I picked up a new Mushkin Vortex 2TB NVME gen 4 drive (amazon product/B09T5DGV6R) back in Feb, to replace my aging 1TB of the previous version of the drive.
A couple weeks later, I started getting minor errors on the old drive, so I migrated everything to the new drive. Not a problem, and lucky timing. Or so I thought. Shortly after, I started having serious instability issues, which I eventally traced down to the CPU (single core workload spiking temps to 90c, on a 3800x, voltage staying too high, repasting didn’t help) and replaced it. I’d always thought I’d just lost the silicon lottery with it, but from some investigation elsewhere, it seems likely the TIM was defective and has likely separated from the IHS internally. Supposedly, the early 3800x were prone to that. Regardless, with the new CPU the system is happy as can be, temps and voltages normal, and no random memory corruption.

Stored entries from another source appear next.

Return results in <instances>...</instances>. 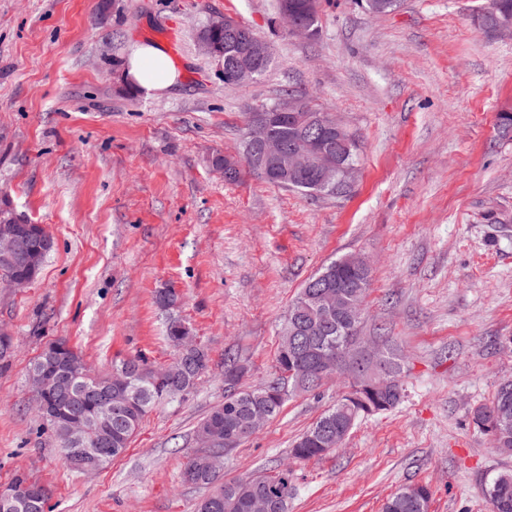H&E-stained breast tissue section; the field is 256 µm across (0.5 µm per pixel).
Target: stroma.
Here are the masks:
<instances>
[{
    "label": "stroma",
    "instance_id": "1",
    "mask_svg": "<svg viewBox=\"0 0 512 512\" xmlns=\"http://www.w3.org/2000/svg\"><path fill=\"white\" fill-rule=\"evenodd\" d=\"M487 0H400L372 16L324 0L317 31L288 32L277 0H0V197L46 225L53 250L35 282L0 284V490L16 472L46 486V512H196L205 489L180 474L197 423L224 401V357L240 388L276 377L278 330L303 284L347 254L371 263L360 334L397 355L403 398L357 422L342 448L295 460L293 441L333 406L345 376L291 395L224 456L233 480L291 465L290 512H381L413 483L429 512H491L484 484L512 469L473 424L512 378V37L473 21ZM228 16L272 46L255 81L224 83L195 32ZM176 37L179 84L126 88L135 45ZM305 97L358 140L349 195L312 197L212 155L243 149L245 115ZM175 289L170 309L156 303ZM210 356L184 399L158 403L128 450L84 475L64 464L27 386L63 339L98 374L140 356L170 363L168 317Z\"/></svg>",
    "mask_w": 512,
    "mask_h": 512
}]
</instances>
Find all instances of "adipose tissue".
Masks as SVG:
<instances>
[{
  "label": "adipose tissue",
  "instance_id": "ef3b65f1",
  "mask_svg": "<svg viewBox=\"0 0 512 512\" xmlns=\"http://www.w3.org/2000/svg\"><path fill=\"white\" fill-rule=\"evenodd\" d=\"M121 81L146 94L169 90L179 83V73L164 49L155 43L136 47L128 58Z\"/></svg>",
  "mask_w": 512,
  "mask_h": 512
}]
</instances>
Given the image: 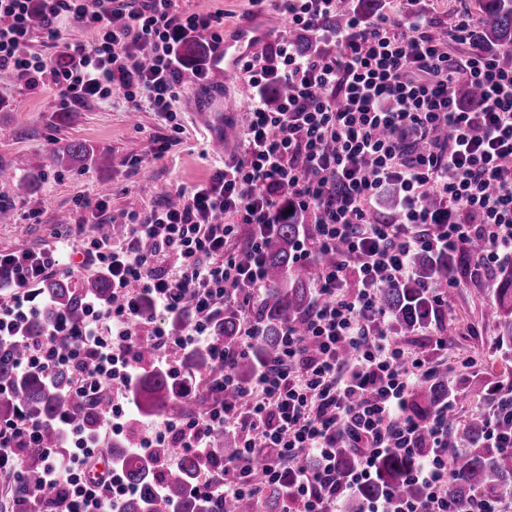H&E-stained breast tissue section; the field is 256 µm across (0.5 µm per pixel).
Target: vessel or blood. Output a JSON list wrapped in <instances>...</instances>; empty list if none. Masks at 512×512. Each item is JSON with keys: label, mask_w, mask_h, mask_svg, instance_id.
<instances>
[{"label": "vessel or blood", "mask_w": 512, "mask_h": 512, "mask_svg": "<svg viewBox=\"0 0 512 512\" xmlns=\"http://www.w3.org/2000/svg\"><path fill=\"white\" fill-rule=\"evenodd\" d=\"M271 34L270 26L253 21L243 23L233 35L225 39L223 47L211 53L208 58L207 76L216 88L208 95L191 98L189 106L218 147H226L238 123L237 112L224 109V91L220 89L219 83L234 73L241 59L255 50L259 43L270 39Z\"/></svg>", "instance_id": "obj_1"}]
</instances>
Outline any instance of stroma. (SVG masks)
<instances>
[{
    "instance_id": "1",
    "label": "stroma",
    "mask_w": 512,
    "mask_h": 512,
    "mask_svg": "<svg viewBox=\"0 0 512 512\" xmlns=\"http://www.w3.org/2000/svg\"><path fill=\"white\" fill-rule=\"evenodd\" d=\"M178 6L223 12L228 35L255 15L273 24L275 40L295 42L301 36L275 0H265L259 11L250 0H178ZM195 92L190 85L182 90L172 124L146 106L131 111L118 97L63 110L50 79L30 87L0 73V195L9 200L0 208V251L37 250L60 241L84 244L100 224L80 200L104 201L103 222L123 224L131 214L164 204L221 169L223 154L188 108ZM74 141L88 147L89 157L50 166L53 150ZM492 299L489 285L463 279L438 321L448 347L431 351L430 357L449 372L448 386L458 402L455 428L492 398L512 391V347L499 344L495 325L484 317ZM468 356L481 360V367H461Z\"/></svg>"
}]
</instances>
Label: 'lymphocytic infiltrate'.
Segmentation results:
<instances>
[{
    "label": "lymphocytic infiltrate",
    "instance_id": "lymphocytic-infiltrate-1",
    "mask_svg": "<svg viewBox=\"0 0 512 512\" xmlns=\"http://www.w3.org/2000/svg\"><path fill=\"white\" fill-rule=\"evenodd\" d=\"M428 2L400 0L398 10L370 22L350 14L339 32L328 21L340 0H280L290 24L311 32L321 49L277 42L288 93L273 109L263 98L271 68L258 56L244 61L239 78L251 111L240 152L177 203L132 214L122 244L94 238L76 252L109 280L113 297L108 305L87 302L82 322L60 312L43 335H24L41 310L39 286L75 252L62 245L0 252V287L13 291L11 302L0 303V340L22 344V369H67L72 393L91 404L102 391H129L141 344L164 358L175 378L174 355L205 344L226 367L208 387L207 410L162 420L140 440L144 448L189 450L226 428L238 430V463L225 466L223 480L199 485L200 493L228 503L249 497L259 483H280L294 462L295 512H335L337 499L371 480L393 450L417 459L407 478L420 494L382 495L368 512H452L446 446L456 401L425 418L414 413L412 394L433 368L426 352L387 331L380 294L414 280L422 253L479 245L470 265L479 278L512 265V69L471 43L476 19L469 14L453 27L465 53L444 49ZM74 26L91 30L93 42L63 41ZM38 31L42 48L34 51ZM196 38L223 44L222 16L178 10L176 0H0V71L30 86L49 77L64 108L118 94L132 108L145 104L174 121L185 75L198 82L206 72L205 60L189 68L181 55ZM462 82L478 88V109L458 99ZM390 188L398 204L384 212L378 201ZM291 211L310 224L294 244L296 260L325 255L329 262L300 326L284 330L277 353L242 385L211 329L231 305L242 318L239 351L260 336L254 306L266 284L265 241ZM240 246L248 262L238 259ZM186 312L190 320L173 332L170 318ZM231 388L240 390L239 402H225ZM124 413L119 399L112 402L93 435L68 412L49 424L23 415L0 419V472L21 478L22 449L38 448L46 485L62 489L59 498L15 503L10 512H114L128 486L89 472L97 450L120 432ZM48 426L61 436L67 459L43 447ZM424 433L431 444L422 455ZM340 448L357 452L344 473L336 467Z\"/></svg>",
    "mask_w": 512,
    "mask_h": 512
}]
</instances>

But that left me with an install disk that has seen several weeks of abuse. Not a huge deal, just need to identify which files got damaged by comparing checksums and restore them from backups. So I started a scrub, and the system promptly crashed. Queue several hours of investigation. I finally have some answers, and some questions. I’m hoping someone here can help with the latter.
From the dmesg log, something goes wrong and the controller resets itself. The reset fails and the kernel removes the device and emergency remounts the system. The error implied that ASPM might be involved, but it is not. The drive is under active use, so no chance that it’s trying to sleep when the issue shows up. Regardless, I tried disabling ASPM and nvme sleep states with no effect.
I also checked the drive temperature. According to the data sheet, it is good for up to 70C, not sure if that is 70C ambient or 70C internal, but in either case, the warmer of the two sensors topped out at 68C before a crash. Still, thinking it might be temperature related, I gave the drive a dedicated fan, improved its contact with its heat spreader, and ultimately attached a water block to the drive. This helped, but did not solve the crashing. At 65C it crashes in seconds, at 55C it crashes in minutes. I manually paused and resumed the process, keeping the controller temperature below 50, and it still crashed. A more natural workflow (compiling the latest available kernel) did not crash, despite having a fair bit of IO.
No, the updated kernel did not help (6.2.8 and 6.3.5 both affected).
I also tried limiting the interface to gen 3, or forcing it to gen 4. No change.
nvme error log and smart log show no issues.
So I decided to see if the issue was an interplay with the FS drivers and the hardware, and used a blkio cgroup to limit the read iops to something low. And the problem has gone away. Even if I reduce the cooling applied and let the disk warm up, it’s okay at 2500 iops. Setting it to 10k iops crashes in about 5 minutes.
Obviously, this is not ideal, as that runs somewhere in the 300 MiB/s range, on a disk that should handle about 10x that in semi-random reads, but till I have a proper solution I’ve set a global iop limit on the device and my system appears to be stable.
It is possible the device simply needs a quirks table entry for something in the kernel, as the drive is relatively new, from a relatively minor vendor. So I’ve ordered another of the drives. If it has the same behavior out of the box, then it’s a Linux / device firmware issue and I’ll pursue getting that sorted (and probably swap to a different dram gen4 drive since they’ve come down in price). If I can’t, then I’ll probably RMA the one from Feb.
The question I have here is if there is some other kernel parameter that might matter, or some other test or diagnostic I missed, which would be useful either to the RMA people or for writing the quirks entry for the drive? Also, assuming it’s not just a bad drive, what are people recommending for the roughly 2 TB, gen 4, DRAM cached nvme drives these days?